Exercise objective – Reproduce word for word the section of the passage about Lorenzo Romar and the Hall of Fame starting at "Sometimes basketball fame" and ending at "is basketball history.".

Source text –
Sometimes basketball fame is nothing more than convenience. The Pistons didn’t need Lorenzo Romar, or his uniform. The Hall of Fame needed a Piston uniform for an exhibit of representative NBA uniforms. The rest, as they say at 1150 West Columbus Ave., is basketball history.

“Me? In the Hall of Fame?” said Romar, 30, who became a Christian six years ago and joined Athletes in Action in San Diego. “I wasn’t even aware of it. It’s a complete shock. And I’m not sure it makes a lot of sense.”

Well, history at the Hall of Fame can mean many things. It can mean George Mikan, Bob Pettit, Bill Russell, Bob Cousy, Wilt Chamberlain, Pete Maravich and Julius Erving. And it can mean Lorenzo Romar, John Paxson, Mark McNamara, Clemon Johnson, Moore’s All-American Redheads, the South Philadelphia Hebrew Assn. and the menu from Larry Bird’s Boston Connection restaurant in French Lick, Ind.

Available data –
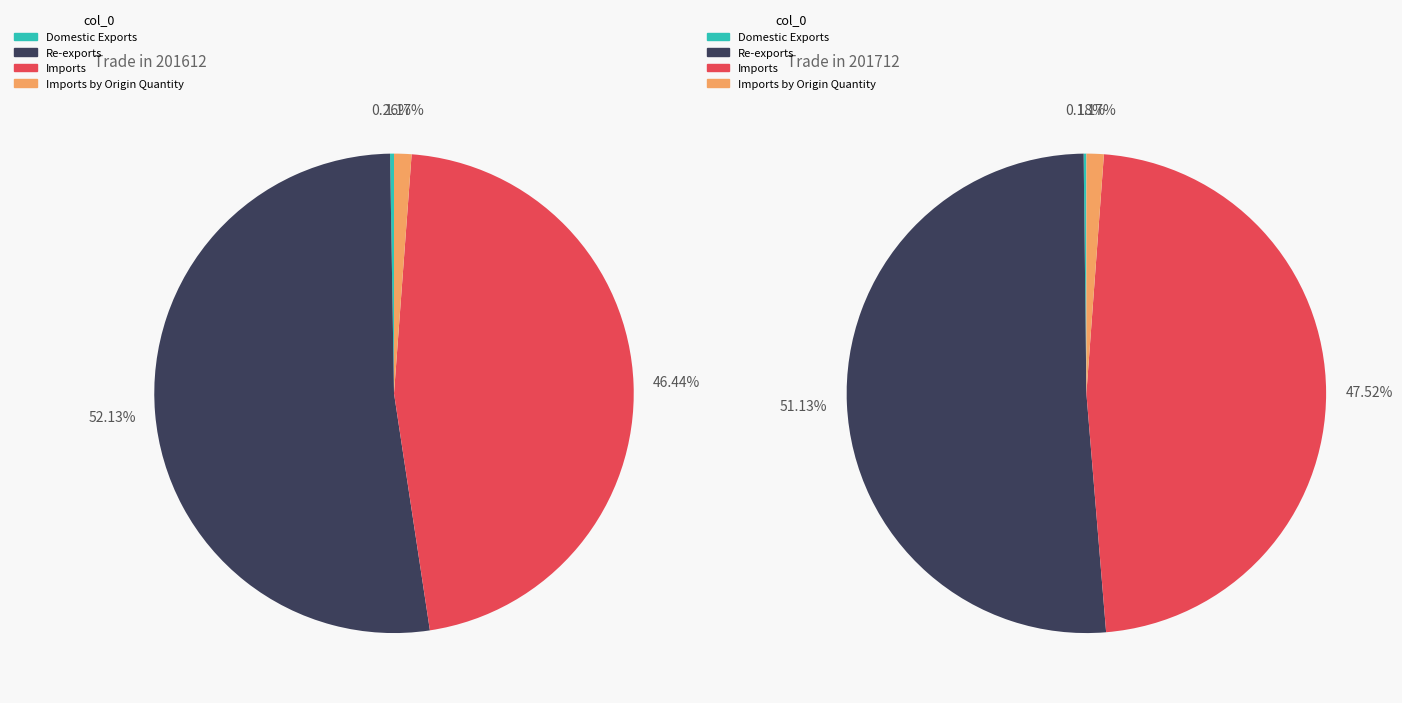

To the nearest percent, what is the difference between the Domestic Exports and Re-exports slice percentages?

52%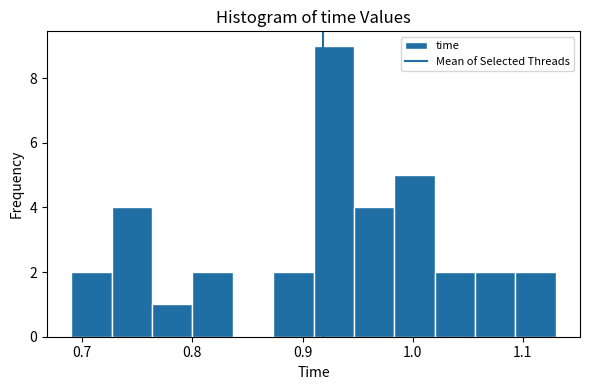

Read against the x-axis, roughly where is the centre of the tallest bar?

0.93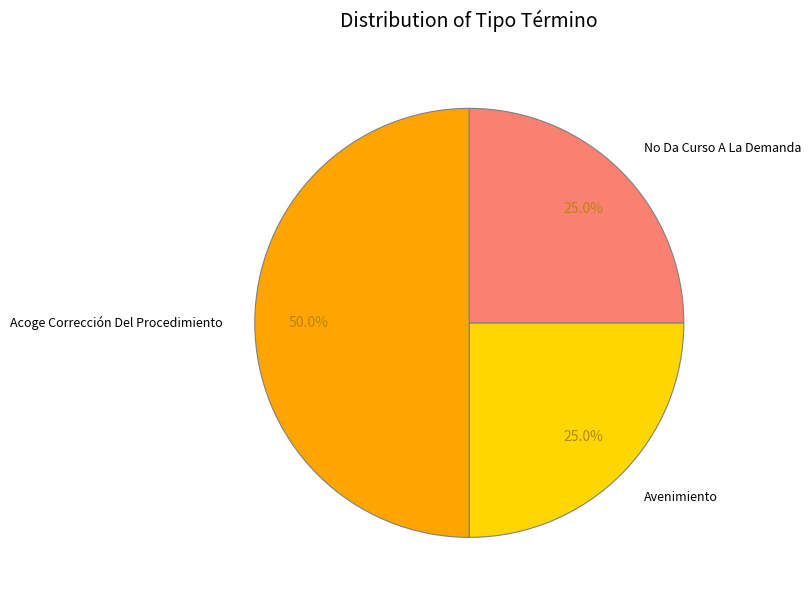

To the nearest percent, what is the average slice percentage?

33%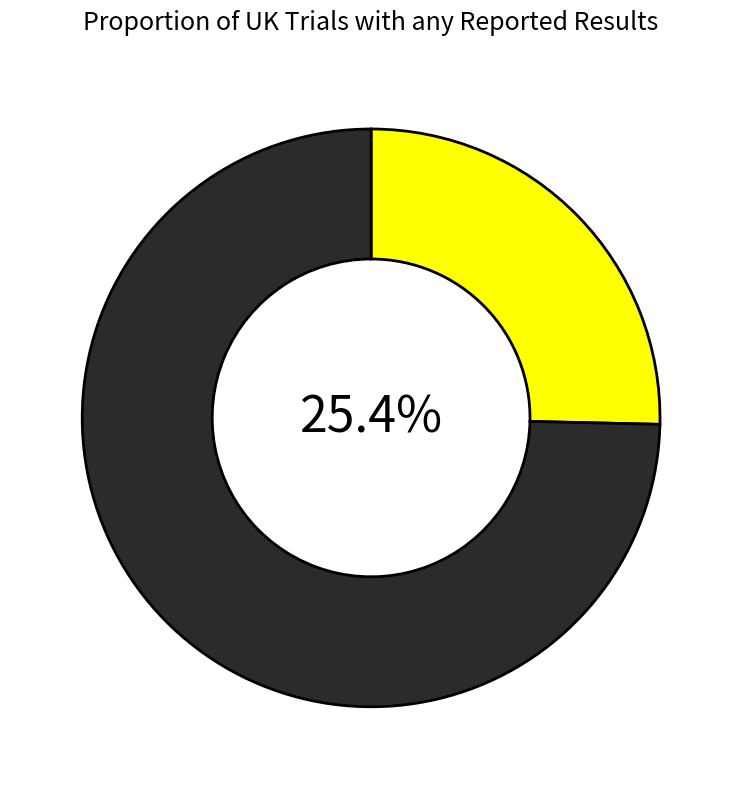

Is there a majority slice in this chart?

Yes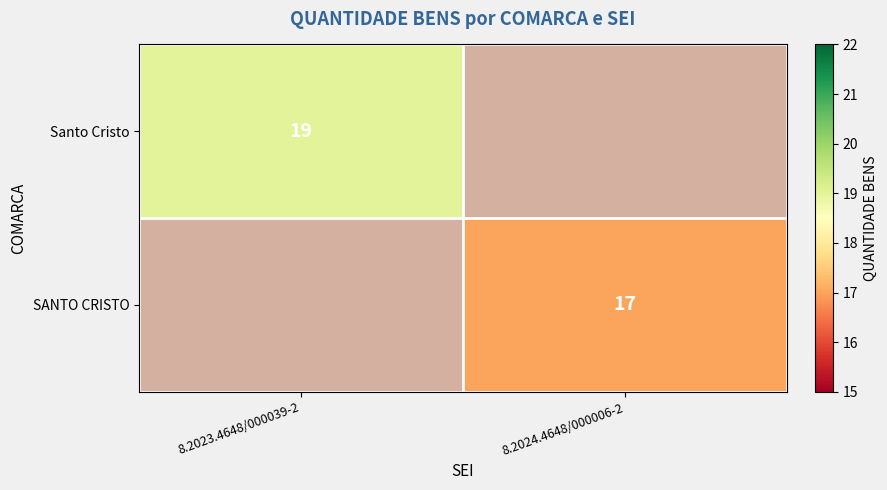

Count the number of categories in the chart.

2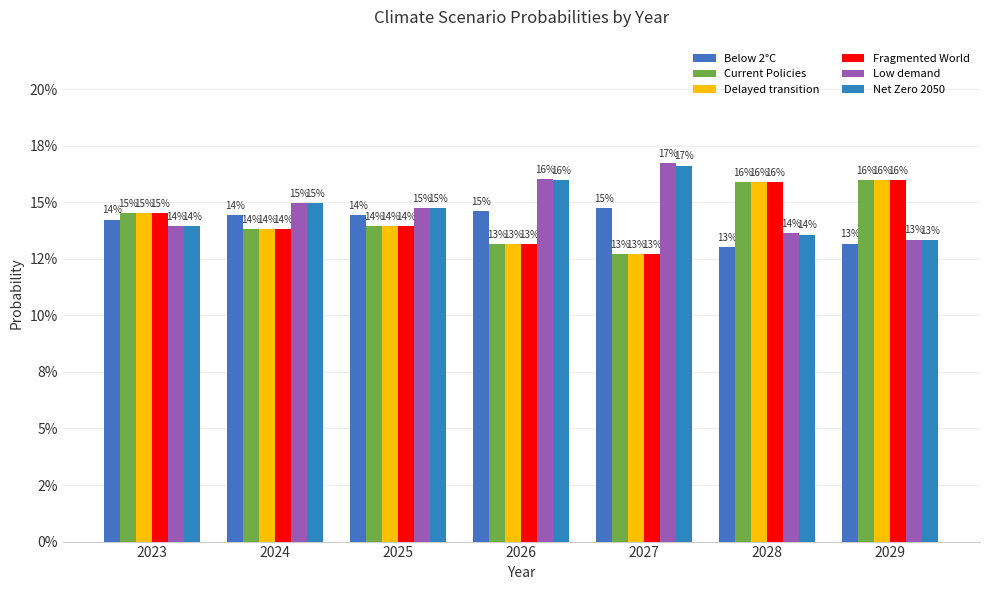

Does the chart contain any negative values?

No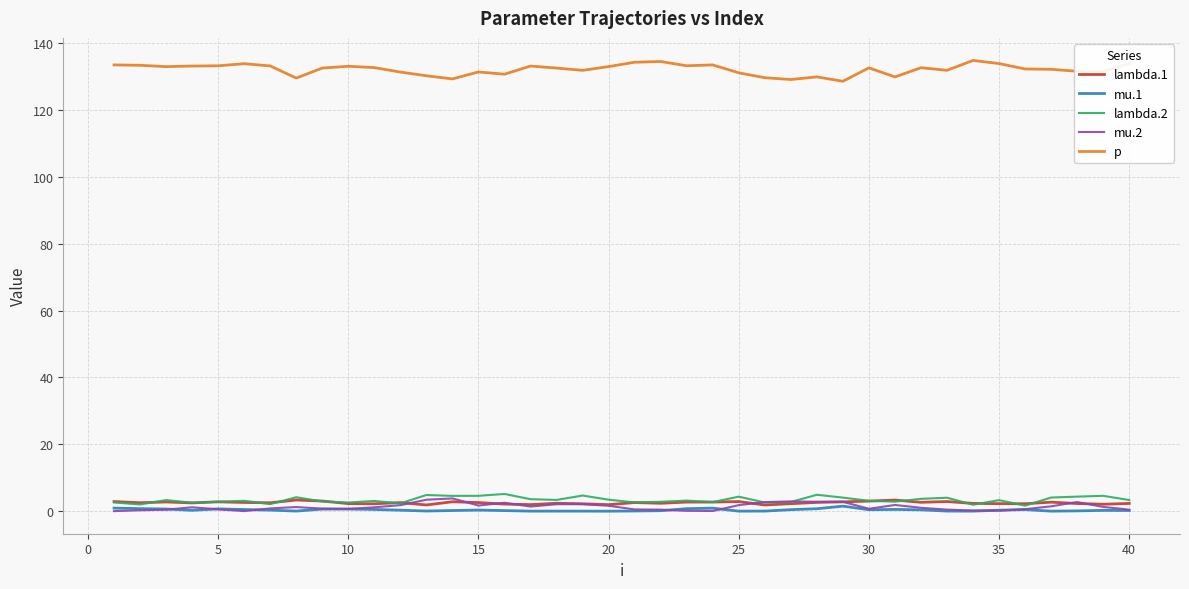

True or false: mu.1 and p intersect in this chart.

False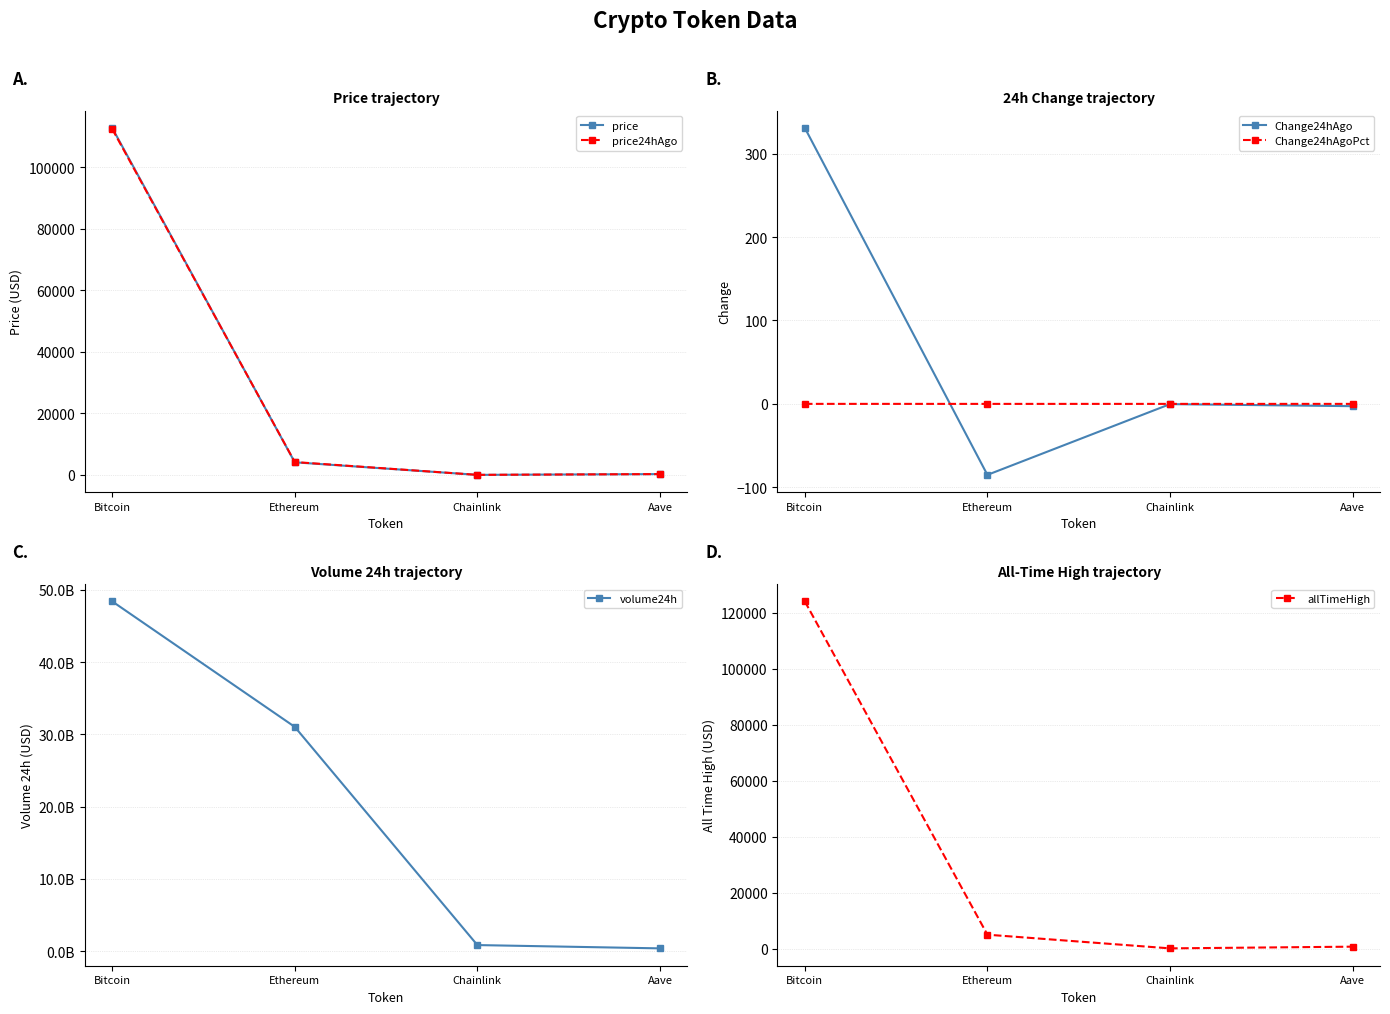

What is the minimum value shown in the chart?

-85.1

Answer box –
Sometimes basketball fame is nothing more than convenience. The Pistons didn’t need Lorenzo Romar, or his uniform. The Hall of Fame needed a Piston uniform for an exhibit of representative NBA uniforms. The rest, as they say at 1150 West Columbus Ave., is basketball history.